■ What you need to do
Everything in the records below should be printed exactly, except the pictures.

-------

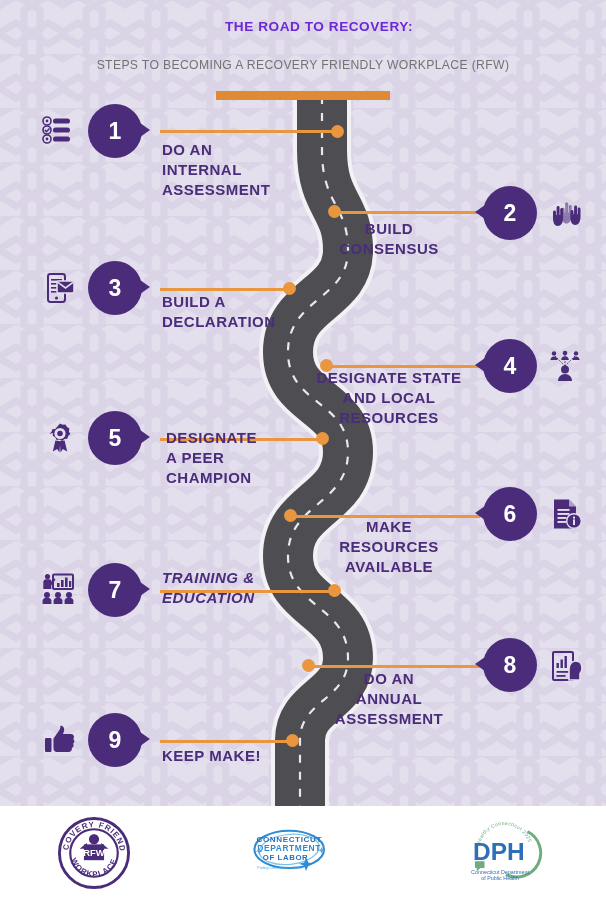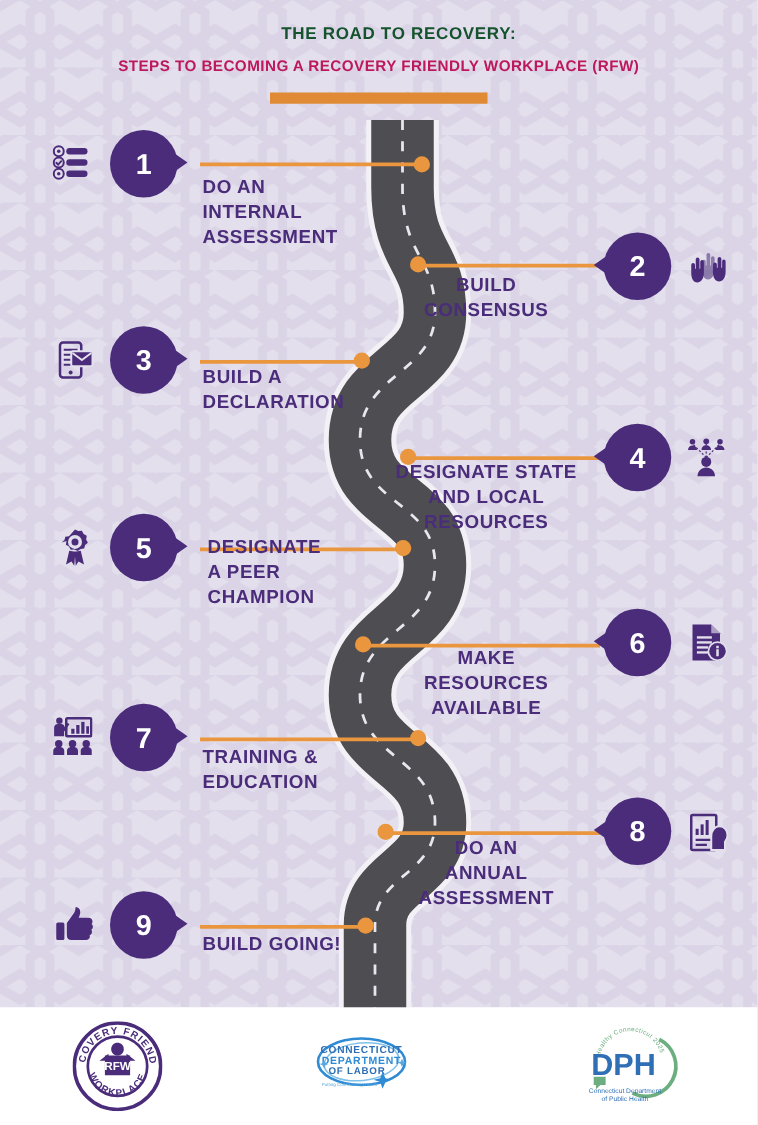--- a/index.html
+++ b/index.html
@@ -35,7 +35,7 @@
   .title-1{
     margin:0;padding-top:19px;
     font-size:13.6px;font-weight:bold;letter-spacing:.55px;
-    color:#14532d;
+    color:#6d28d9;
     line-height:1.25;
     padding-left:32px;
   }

-------

■ Expected output
--- a/index.html
+++ b/index.html
@@ -35,7 +35,7 @@
   .title-1{
     margin:0;padding-top:19px;
     font-size:13.6px;font-weight:bold;letter-spacing:.55px;
-    color:#14532d;
+    color:#6d28d9;
     line-height:1.25;
     padding-left:32px;
   }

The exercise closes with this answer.